-- Selected passage follows --

Then our RegEx expression should look like [abc]. Let's verify this. 
  1. static void Main()  
  2. {  
  3.     Program p = new Program();  
  4.     p.AnyCharacterMatch();    
  5.     Console.ReadKey();    
  6. }  
  7.       
  8. void AnyCharacterMatch() {  
  9.     List<string> inputs = new List<string>(){  
  10.         "123",  
  11.         "@#$",  
  12.         "test123",  
  13.         "123a*@",  
  14.         "cab123",  
  15.         "*#c12"  
  16.     };     
  17.     string regexPattern = "[abc]";   
  18.           
  19.     foreach(string input in inputs){  
  20.         if(new Regex(regexPattern).IsMatch(input)){  
  21.             Console.WriteLine("Pattern matched");    
  22.         }    
  23.         else {    
  24.             Console.WriteLine("Pattern did not match");    
  25.         }    
  26.               
  27.     }  
  28. }  
Output
 
 
Only those strings which have either "a" or "b" or "c" matches our pattern.
 

Any Number Match 

 
Likewise if we wish to find whether a given string has any number , then our RegEx pattern will be "[0-9]". 
  1. static void Main()  
  2. {  
  3.     Program p = new Program();  
  4.     p.AnyNumberMatch();    
  5.     Console.ReadKey();    
  6. }  
  7.       
  8. void AnyNumberMatch() {  
  9.     List<string> inputs = new List<string>(){  
  10.         "@#$",  
  11.         "test",  
  12.         "test123",  
  13.         "123a*@",  
  14.         "123"  
  15.     };     
  16.     string regexPattern = "[0-9]";   
  17.

-- Selected passage concluded --
-- Material supplied follows --

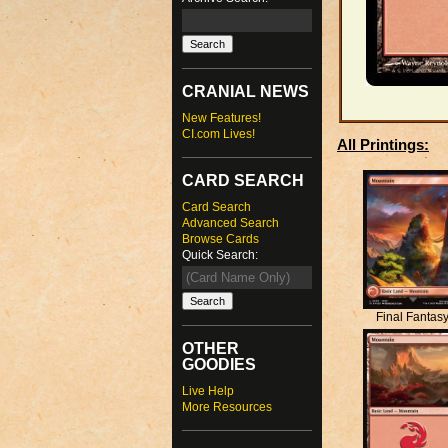
CRANIAL NEWS
New Features!
CI.com Lives!
All Printings:
CARD SEARCH
Card Search
Advanced Search
Browse Cards
Quick Search:
Final Fantas
OTHER
GOODIES
Live Help
More Resources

-- Material supplied concluded --

Exercise aim –
Reproduce the full regular-expression tutorial passage from the beginning of this page, word for word.

Answer to this task –
Then our RegEx expression should look like [abc]. Let's verify this. 
  1. static void Main()  
  2. {  
  3.     Program p = new Program();  
  4.     p.AnyCharacterMatch();    
  5.     Console.ReadKey();    
  6. }  
  7.       
  8. void AnyCharacterMatch() {  
  9.     List<string> inputs = new List<string>(){  
  10.         "123",  
  11.         "@#$",  
  12.         "test123",  
  13.         "123a*@",  
  14.         "cab123",  
  15.         "*#c12"  
  16.     };     
  17.     string regexPattern = "[abc]";   
  18.           
  19.     foreach(string input in inputs){  
  20.         if(new Regex(regexPattern).IsMatch(input)){  
  21.             Console.WriteLine("Pattern matched");    
  22.         }    
  23.         else {    
  24.             Console.WriteLine("Pattern did not match");    
  25.         }    
  26.               
  27.     }  
  28. }  
Output
 
 
Only those strings which have either "a" or "b" or "c" matches our pattern.
 

Any Number Match 

 
Likewise if we wish to find whether a given string has any number , then our RegEx pattern will be "[0-9]". 
  1. static void Main()  
  2. {  
  3.     Program p = new Program();  
  4.     p.AnyNumberMatch();    
  5.     Console.ReadKey();    
  6. }  
  7.       
  8. void AnyNumberMatch() {  
  9.     List<string> inputs = new List<string>(){  
  10.         "@#$",  
  11.         "test",  
  12.         "test123",  
  13.         "123a*@",  
  14.         "123"  
  15.     };     
  16.     string regexPattern = "[0-9]";   
  17.